Final answer:
Identity theft involves wrongful acquisition and use of personal information to commit crimes such as draining bank accounts, opening new credit lines, making expensive purchases, or committing medical or tax fraud. Victims can protect themselves by securing their personal data and regularly monitoring their credit history.
Step-by-step explanation:
Identity Theft and Crime -
Identity theft, sometimes referred to as "True-name Fraud," is a serious issue where an individual's personal information is wrongfully acquired and used to commit various crimes.

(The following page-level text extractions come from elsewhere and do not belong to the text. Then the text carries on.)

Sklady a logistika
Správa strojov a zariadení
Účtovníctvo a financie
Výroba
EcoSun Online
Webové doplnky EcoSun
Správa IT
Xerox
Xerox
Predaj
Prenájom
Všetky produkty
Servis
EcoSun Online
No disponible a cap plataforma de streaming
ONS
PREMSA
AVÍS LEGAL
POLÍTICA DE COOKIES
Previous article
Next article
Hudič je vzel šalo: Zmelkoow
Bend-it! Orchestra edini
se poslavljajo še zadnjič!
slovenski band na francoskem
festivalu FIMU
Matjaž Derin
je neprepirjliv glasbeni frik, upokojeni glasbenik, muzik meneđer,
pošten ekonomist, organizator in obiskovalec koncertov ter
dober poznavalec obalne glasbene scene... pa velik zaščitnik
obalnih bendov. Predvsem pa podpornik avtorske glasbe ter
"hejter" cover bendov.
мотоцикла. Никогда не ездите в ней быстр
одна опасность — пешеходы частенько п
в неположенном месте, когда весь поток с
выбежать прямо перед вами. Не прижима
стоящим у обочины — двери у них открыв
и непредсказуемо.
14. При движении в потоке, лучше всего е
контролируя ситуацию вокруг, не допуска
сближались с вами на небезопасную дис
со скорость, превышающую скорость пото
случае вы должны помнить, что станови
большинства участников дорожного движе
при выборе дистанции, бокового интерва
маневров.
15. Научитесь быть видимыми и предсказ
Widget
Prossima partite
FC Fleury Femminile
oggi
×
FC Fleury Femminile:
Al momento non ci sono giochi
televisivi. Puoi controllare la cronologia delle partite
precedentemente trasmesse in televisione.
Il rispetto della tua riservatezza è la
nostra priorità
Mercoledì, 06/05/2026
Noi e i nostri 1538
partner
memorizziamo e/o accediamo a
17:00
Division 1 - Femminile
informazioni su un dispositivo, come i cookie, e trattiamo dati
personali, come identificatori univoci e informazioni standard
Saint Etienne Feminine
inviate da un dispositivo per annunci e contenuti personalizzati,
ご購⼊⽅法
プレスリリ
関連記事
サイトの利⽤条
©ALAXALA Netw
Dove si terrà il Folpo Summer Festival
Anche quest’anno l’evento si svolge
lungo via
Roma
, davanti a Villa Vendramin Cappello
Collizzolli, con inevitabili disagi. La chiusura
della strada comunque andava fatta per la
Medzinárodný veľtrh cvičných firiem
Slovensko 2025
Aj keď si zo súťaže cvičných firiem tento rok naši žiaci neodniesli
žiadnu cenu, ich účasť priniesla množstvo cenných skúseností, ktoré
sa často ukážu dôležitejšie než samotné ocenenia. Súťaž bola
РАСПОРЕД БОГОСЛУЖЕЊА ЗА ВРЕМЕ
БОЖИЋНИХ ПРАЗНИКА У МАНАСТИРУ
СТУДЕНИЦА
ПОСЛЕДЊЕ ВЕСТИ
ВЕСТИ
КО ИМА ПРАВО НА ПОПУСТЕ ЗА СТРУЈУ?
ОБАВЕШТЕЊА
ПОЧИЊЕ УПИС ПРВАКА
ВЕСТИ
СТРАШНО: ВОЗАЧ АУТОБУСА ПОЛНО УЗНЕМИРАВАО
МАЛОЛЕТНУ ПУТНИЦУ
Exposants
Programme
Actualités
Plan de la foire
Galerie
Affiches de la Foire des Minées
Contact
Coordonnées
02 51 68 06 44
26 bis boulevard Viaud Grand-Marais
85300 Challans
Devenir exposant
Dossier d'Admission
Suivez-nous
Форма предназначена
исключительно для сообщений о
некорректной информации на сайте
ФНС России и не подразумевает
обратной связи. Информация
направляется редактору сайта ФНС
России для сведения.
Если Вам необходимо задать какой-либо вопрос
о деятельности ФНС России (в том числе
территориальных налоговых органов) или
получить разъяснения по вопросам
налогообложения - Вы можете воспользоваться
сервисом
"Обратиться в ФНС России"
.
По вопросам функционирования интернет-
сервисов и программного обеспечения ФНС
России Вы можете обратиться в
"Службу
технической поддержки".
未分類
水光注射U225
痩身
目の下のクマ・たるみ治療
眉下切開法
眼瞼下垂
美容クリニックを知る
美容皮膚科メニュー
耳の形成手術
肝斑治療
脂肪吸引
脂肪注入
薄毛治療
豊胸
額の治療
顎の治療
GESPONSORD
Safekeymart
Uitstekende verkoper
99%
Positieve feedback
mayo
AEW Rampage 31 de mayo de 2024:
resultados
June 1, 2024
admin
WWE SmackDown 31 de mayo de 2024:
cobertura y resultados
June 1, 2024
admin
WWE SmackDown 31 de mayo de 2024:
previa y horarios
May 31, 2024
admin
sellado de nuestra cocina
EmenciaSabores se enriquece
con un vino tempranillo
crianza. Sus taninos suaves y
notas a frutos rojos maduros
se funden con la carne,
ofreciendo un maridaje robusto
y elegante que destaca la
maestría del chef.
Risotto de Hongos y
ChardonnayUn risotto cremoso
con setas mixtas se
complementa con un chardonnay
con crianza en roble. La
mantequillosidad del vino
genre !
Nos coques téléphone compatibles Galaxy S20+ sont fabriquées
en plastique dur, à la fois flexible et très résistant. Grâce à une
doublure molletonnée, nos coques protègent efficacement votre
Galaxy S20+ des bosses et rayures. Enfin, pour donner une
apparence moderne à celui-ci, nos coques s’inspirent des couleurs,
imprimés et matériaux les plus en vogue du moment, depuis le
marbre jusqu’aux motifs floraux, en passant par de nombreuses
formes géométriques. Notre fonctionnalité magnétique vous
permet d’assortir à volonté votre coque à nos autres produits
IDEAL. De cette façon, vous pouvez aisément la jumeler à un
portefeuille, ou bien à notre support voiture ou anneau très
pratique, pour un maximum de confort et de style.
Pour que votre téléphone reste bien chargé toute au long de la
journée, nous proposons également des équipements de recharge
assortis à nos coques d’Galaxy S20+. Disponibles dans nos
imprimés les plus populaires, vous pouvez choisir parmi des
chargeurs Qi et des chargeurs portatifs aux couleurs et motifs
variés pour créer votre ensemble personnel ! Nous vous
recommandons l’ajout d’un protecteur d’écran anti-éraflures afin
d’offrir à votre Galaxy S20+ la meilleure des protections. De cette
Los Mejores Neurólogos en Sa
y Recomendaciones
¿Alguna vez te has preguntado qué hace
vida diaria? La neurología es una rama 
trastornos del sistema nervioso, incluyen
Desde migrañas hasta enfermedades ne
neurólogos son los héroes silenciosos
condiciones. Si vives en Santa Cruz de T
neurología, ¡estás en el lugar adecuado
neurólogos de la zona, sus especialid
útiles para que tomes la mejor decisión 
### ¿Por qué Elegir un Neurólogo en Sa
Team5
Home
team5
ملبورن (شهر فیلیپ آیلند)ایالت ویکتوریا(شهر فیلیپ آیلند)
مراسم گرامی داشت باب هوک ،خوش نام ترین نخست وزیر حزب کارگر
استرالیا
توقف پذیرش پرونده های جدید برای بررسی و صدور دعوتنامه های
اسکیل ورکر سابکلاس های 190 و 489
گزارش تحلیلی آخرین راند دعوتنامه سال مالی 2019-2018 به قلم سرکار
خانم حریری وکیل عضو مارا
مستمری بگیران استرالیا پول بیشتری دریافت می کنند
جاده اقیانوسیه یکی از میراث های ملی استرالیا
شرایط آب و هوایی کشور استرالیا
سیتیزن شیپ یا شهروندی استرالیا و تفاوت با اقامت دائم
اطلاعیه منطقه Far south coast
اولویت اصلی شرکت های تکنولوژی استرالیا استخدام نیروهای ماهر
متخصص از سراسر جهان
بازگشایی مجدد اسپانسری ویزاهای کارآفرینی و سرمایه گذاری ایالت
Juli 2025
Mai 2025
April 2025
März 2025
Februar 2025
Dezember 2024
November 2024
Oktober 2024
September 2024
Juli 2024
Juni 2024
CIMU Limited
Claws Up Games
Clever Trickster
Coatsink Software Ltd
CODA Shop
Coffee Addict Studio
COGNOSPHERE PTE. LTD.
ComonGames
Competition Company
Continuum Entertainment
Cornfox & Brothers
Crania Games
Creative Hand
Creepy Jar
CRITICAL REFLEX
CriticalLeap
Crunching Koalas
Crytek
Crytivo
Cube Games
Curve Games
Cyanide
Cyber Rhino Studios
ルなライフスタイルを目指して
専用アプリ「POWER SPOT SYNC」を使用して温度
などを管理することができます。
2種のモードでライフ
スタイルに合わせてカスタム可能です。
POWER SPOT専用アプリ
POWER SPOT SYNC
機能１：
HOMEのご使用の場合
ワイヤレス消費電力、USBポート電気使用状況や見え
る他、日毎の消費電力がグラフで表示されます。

Here are four ways an identity thief might use someone's identity to commit a crime:
- Draining bank accounts: Thieves can use stolen information such as social security numbers and passwords to access savings and checking accounts, leading to significant financial loss for the victim.
- Opening new credit lines: Using a victim's personal information, criminals can open new credit cards or loans, rack up huge debts in the victim's name, and leave them with the financial responsibility.
- Purchasing expensive items: With access to credit cards and personal identification, thieves can make large purchases such as vehicles, electronics, or jewelry, which can severely impact the victim's credit score and finances.
- Committing medical or tax fraud: Identity thieves can use stolen identities to falsely acquire medical services or file fraudulent tax returns, causing both financial and legal problems for the victim.
To protect themselves from identity theft, individuals should be vigilant about securing personal information by using complex and unique passwords or PINs, safeguarding their mailboxes and wallets, using anti-virus software, and monitoring their credit history regularly.